Ele rasgou a constituição e código de processo Civil na cara da sociedade e nada, absolutamente nada foi feito.

Tudo a pretexto de punir e salvar o país, mas o que se viu foi um desmonte das pequenas garantias sociais existentes o que culminou na eleição desse que nos (des)governa de quem Sérgio Moro foi ministro da justiça um escárnio.

CONCLUSÃO

Neste ensaio, tentei demonstrar como nossa sociedade é reacionária, porque fiz uma análise sob uma ótica liberal (fugindo do meu referencial teórico, o marxismo) para demonstrar que nem o liberalismo que muitos inflam o peito para gritar, não existe por aqui, pelo menos, não em seu sentido civilizatório.

Há uma senha persecutória contra o comunismo, porém é tamanha a reação que perseguem, sob a aparência de comunismo, a social democracia, o estado de bem estar, o Estado democrático de direito o que, por sua vez, prova-nos quão reacionária é a nossa sociedade, pois o menos sinal de combate às desigualdades reagem ferozmente.

Somos uma sociedade que se agrada das desigualdades, que naturaliza a ineficiência estatal, ou seja, a total ausência dos entes estatais nas periferias. Onde só chega o braço repressor por meio de polícia e exército, portanto tem-se um Estado policialesco muito distante das tão propagandas experiências nórdicas, por exemplo.

Ou seja, nossa burguesia é ignorante, atrasada e anda sempre na contramão, mas isso não é uma falha de cárater, não é um erro institucional é, em verdade, o funcionamento perfeito do capitalismo e suas formas, pois o capital é atravessado por contradições, por isso não entendemos como pode haver democracia na Noruega e não existe no Brasil, não com a mesma qualidade.

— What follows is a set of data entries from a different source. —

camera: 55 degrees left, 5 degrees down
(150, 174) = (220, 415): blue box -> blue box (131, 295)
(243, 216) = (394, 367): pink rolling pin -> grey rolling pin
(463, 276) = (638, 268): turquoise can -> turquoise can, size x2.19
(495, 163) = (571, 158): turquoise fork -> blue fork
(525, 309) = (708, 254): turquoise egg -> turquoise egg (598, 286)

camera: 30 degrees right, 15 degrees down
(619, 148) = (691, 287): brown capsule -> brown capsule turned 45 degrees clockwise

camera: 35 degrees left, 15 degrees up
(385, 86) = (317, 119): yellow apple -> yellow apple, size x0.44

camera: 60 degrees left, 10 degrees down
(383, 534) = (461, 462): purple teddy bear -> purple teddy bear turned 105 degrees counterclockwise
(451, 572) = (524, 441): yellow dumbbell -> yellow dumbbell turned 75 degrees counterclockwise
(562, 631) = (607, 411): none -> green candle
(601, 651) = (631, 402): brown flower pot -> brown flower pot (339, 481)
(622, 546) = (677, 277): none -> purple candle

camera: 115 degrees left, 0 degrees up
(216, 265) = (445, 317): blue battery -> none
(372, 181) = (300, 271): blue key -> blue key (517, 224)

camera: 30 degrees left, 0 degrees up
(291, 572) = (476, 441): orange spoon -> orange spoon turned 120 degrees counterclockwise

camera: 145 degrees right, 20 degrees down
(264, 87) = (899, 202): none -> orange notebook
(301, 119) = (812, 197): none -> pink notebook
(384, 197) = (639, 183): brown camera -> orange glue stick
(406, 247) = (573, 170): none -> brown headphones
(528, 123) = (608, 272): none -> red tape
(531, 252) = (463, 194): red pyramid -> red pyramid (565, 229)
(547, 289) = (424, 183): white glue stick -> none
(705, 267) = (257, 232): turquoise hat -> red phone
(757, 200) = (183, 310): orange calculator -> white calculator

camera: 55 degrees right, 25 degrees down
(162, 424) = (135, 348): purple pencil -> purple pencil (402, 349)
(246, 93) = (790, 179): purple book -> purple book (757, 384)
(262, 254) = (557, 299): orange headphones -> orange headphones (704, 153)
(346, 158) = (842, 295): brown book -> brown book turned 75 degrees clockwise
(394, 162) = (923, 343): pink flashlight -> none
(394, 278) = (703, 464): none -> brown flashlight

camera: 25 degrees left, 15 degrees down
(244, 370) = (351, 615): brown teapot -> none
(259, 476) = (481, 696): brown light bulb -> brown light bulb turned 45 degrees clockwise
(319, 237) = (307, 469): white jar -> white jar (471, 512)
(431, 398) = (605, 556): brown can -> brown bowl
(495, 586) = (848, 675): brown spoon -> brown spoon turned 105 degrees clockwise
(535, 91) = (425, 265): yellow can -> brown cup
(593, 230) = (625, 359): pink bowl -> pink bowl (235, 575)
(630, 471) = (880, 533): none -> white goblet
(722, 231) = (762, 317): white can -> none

Mas isso se dá porque o capital assim o quer, uma vez que o sistema foi criado a partir do centro para a periferia. E lógica que vigora nas periferias do capital é a da barbárie, portanto as formas sociais do capital Estado e direito, por exemplo, existem apenas para absorver toda essa contradição no seio da sociabilidade e garantir as condições de reprodução da produção capitalista.

Portanto, por mais que fique provado, ainda que por via liberal, nosso atraso por dentro do próprio capitalismo isso não é um alento.

Porque só sairemos dessa situação quando se chegar ao fim esta organização macabra baseada na mercadoria e na propriedade privada, quando pudermos chamar uns aos outros de irmãos e comermos no mesmo prato, isto é, irmos em direção ao que defendeu Platão, a família universal para tanto há um caminho, a revolução, faça-mo-la!!!